Lack of human capital is a major constraint in growth of corporate culture. The province is technologically backward and economically least developed. It is rich in natural resources but with stagnant human resources. The province lacks the skilled and trained labor to utilize its natural resources. Resultantly, its resource potential remained untapped and the province has been caught up in underdevelopment trap.
The government should work out a roadmap for development of human resources in the province. The province is yet to make significant attainments in the human development index (HDI), which focuses on measurable dimensions of human development such as living a long and healthy life, being educated and having a decent standard of living. Thus, HDI combines measures of life expectancy, school enrolment, literacy, and income.
The key areas needed to be focused for human development in Balochistan, include a rational and long-term planning, on-job training programs, technical education according to the needs of 21st century, secondary level education for development of critical skills, allocation of significant resources, setting up of technology institutes in various districts, the recruitment of qualified teachers, instructors and trainers, access to the high-tech computing services, information technology, scientific management related education and value adding knowledge.
Human development provides a wide range of choices and opportunities to the people for employment, nutrition, education, and health care. Sustainable growth and poverty reduction objectives are concomitantly linked to significant investment in human capital.
Corporatization will help boost economic development of Balochistan. It will create enormous job opportunities for the local youth. There is a need to formulate a cohesive strategy to target sustainable, widespread, and cross-sectoral growth and integrated economic development in the province.

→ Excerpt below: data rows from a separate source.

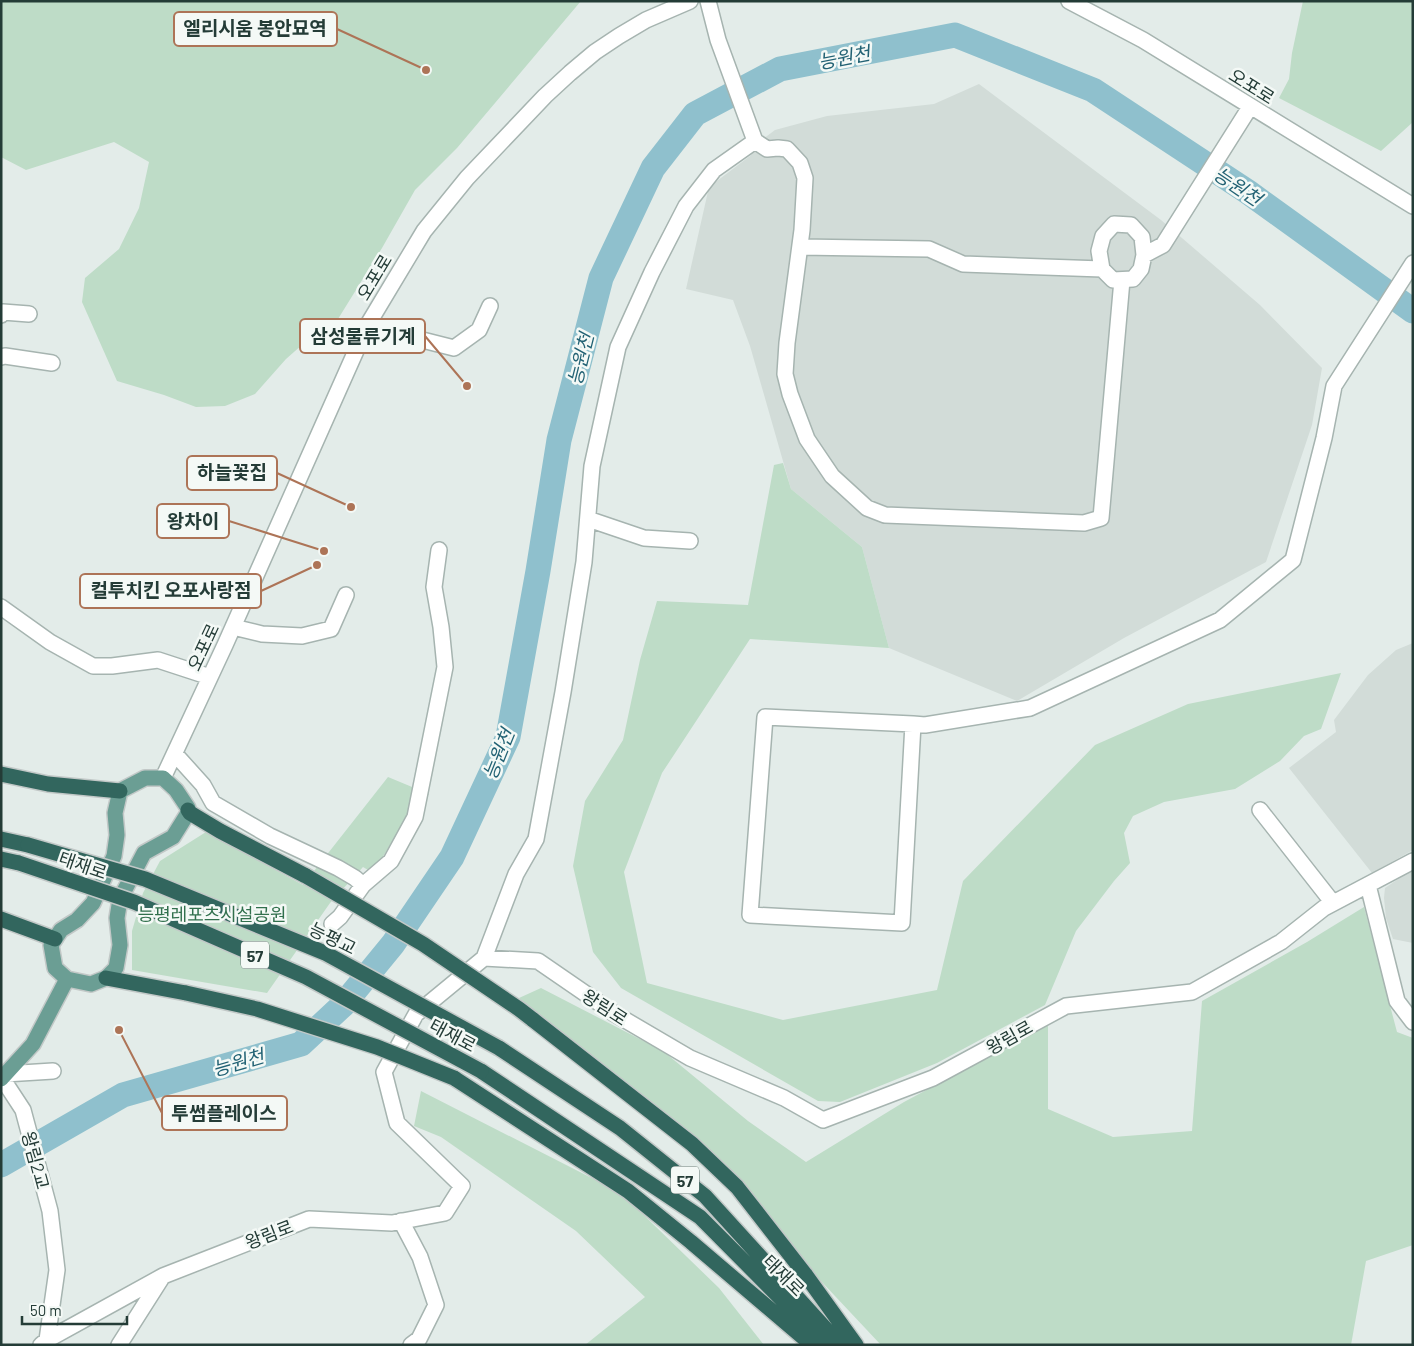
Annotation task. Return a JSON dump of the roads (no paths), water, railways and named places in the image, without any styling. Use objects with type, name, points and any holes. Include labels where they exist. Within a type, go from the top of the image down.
[{"type":"highway","points":[[1,774],[48,784],[120,791]]},
{"type":"highway","points":[[188,810],[220,831],[306,876],[423,944],[532,1019],[692,1144],[737,1187],[805,1274],[856,1345]]},
{"type":"highway","name":"능평교","points":[[1,839],[145,879],[325,953],[499,1048]]},
{"type":"highway","name":"태재로","points":[[1,859],[19,863],[134,902],[306,977],[481,1071],[700,1217],[826,1345]]},
{"type":"highway","points":[[1,919],[55,939]]},
{"type":"highway","points":[[106,978],[257,1009],[377,1048],[454,1078],[628,1191],[812,1345]]},
{"type":"highway","name":"태재로","points":[[499,1048],[620,1128],[706,1196],[842,1345]]},
{"type":"main road","points":[[145,778],[164,778],[176,790],[188,808],[188,813],[173,837],[144,853],[120,899],[117,918],[120,945],[116,968],[106,978],[91,984],[67,979],[55,968],[51,945],[61,930],[77,920],[93,903],[114,856],[117,835],[115,813],[120,791],[145,778]]},
{"type":"main road","points":[[3,1077],[33,1044],[67,979]]},
{"type":"street","name":"오포로","points":[[164,778],[367,326],[424,231],[467,178],[545,96],[595,52],[646,20],[690,1]]},
{"type":"street","points":[[708,1],[718,40],[755,141],[767,149],[787,149],[800,163],[805,178],[802,230],[787,343],[785,374],[790,394],[807,439],[832,476],[867,508],[885,515],[1084,523],[1101,518],[1122,280]]},
{"type":"street","name":"오포로","points":[[1069,1],[1142,40],[1413,206]]},
{"type":"street","points":[[1144,254],[1163,245],[1250,107]]},
{"type":"street","points":[[484,958],[516,874],[536,839],[563,692],[584,562],[592,466],[618,347],[652,272],[686,206],[714,170],[755,141]]},
{"type":"street","points":[[1114,224],[1131,225],[1142,237],[1144,254],[1141,269],[1133,280],[1113,280],[1102,270],[1099,251],[1103,236],[1114,224]]},
{"type":"street","points":[[800,247],[929,249],[963,264],[1102,270]]},
{"type":"street","points":[[913,724],[902,923],[750,914],[765,717],[913,724],[925,725],[1030,708],[1220,620],[1293,560],[1324,438],[1334,386],[1413,263]]},
{"type":"street","points":[[367,326],[454,348],[480,330],[490,306]]},
{"type":"street","points":[[1,315],[3,312],[29,314]]},
{"type":"street","points":[[1,357],[52,363]]},
{"type":"street","points":[[588,519],[644,538],[690,541]]},
{"type":"street","points":[[332,924],[340,917],[363,885],[391,861],[415,817],[445,667],[434,587],[439,550]]},
{"type":"street","points":[[233,627],[262,634],[302,636],[331,629],[346,595]]},
{"type":"street","points":[[1,607],[50,642],[93,666],[112,666],[158,660],[210,677]]},
{"type":"street","points":[[175,754],[203,785],[214,804],[270,836],[338,868],[363,885]]},
{"type":"street","points":[[1260,810],[1332,904]]},
{"type":"street","name":"왕림로","points":[[44,1342],[163,1276],[309,1219],[392,1223],[445,1213],[462,1186],[397,1123],[384,1072],[416,1014],[484,958],[538,962],[615,1014],[690,1058],[784,1098],[823,1120],[934,1078],[1066,1006],[1192,992],[1282,942],[1324,908],[1413,861]]},
{"type":"street","points":[[1368,885],[1397,1001],[1413,1022]]},
{"type":"street","points":[[3,1077],[53,1071]]},
{"type":"street","name":"왕림2교","points":[[3,1077],[23,1110],[50,1211],[57,1270],[44,1342]]},
{"type":"street","points":[[401,1221],[420,1257],[436,1305],[419,1339],[411,1345]]},
{"type":"street","points":[[119,1345],[163,1276]]},
{"type":"waterway","name":"능원천","points":[[1,1165],[123,1095],[301,1044],[343,1005],[393,944],[452,857],[508,737],[559,440],[601,278],[653,168],[695,114],[780,69],[955,35],[1093,90],[1248,192],[1413,311]]},
{"type":"place","name":"엘리시움 봉안묘역","points":[[426,70]]},
{"type":"place","name":"삼성물류기계","points":[[467,386]]},
{"type":"place","name":"하늘꽃집","points":[[351,507]]},
{"type":"place","name":"왕차이","points":[[324,551]]},
{"type":"place","name":"컬투치킨 오포사랑점","points":[[317,565]]},
{"type":"place","name":"투썸플레이스","points":[[119,1030]]},
{"type":"park label","name":"능평레포츠시설공원","points":[[212,914]]}]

Politically stable, socially progressive and economically developed Balochistan provides the investors and businesspersons an ideal environment for doing and growing their business. Unfortunately, it is still a dream to come true, as the restive province cannot attract required investments towards its enormous natural resources and geostrategic location. No foreign investment can be allured as long as the province remains in the state of turmoil. Many foreign firms in mineral and oil and gas exploration have left the province due to security reasons.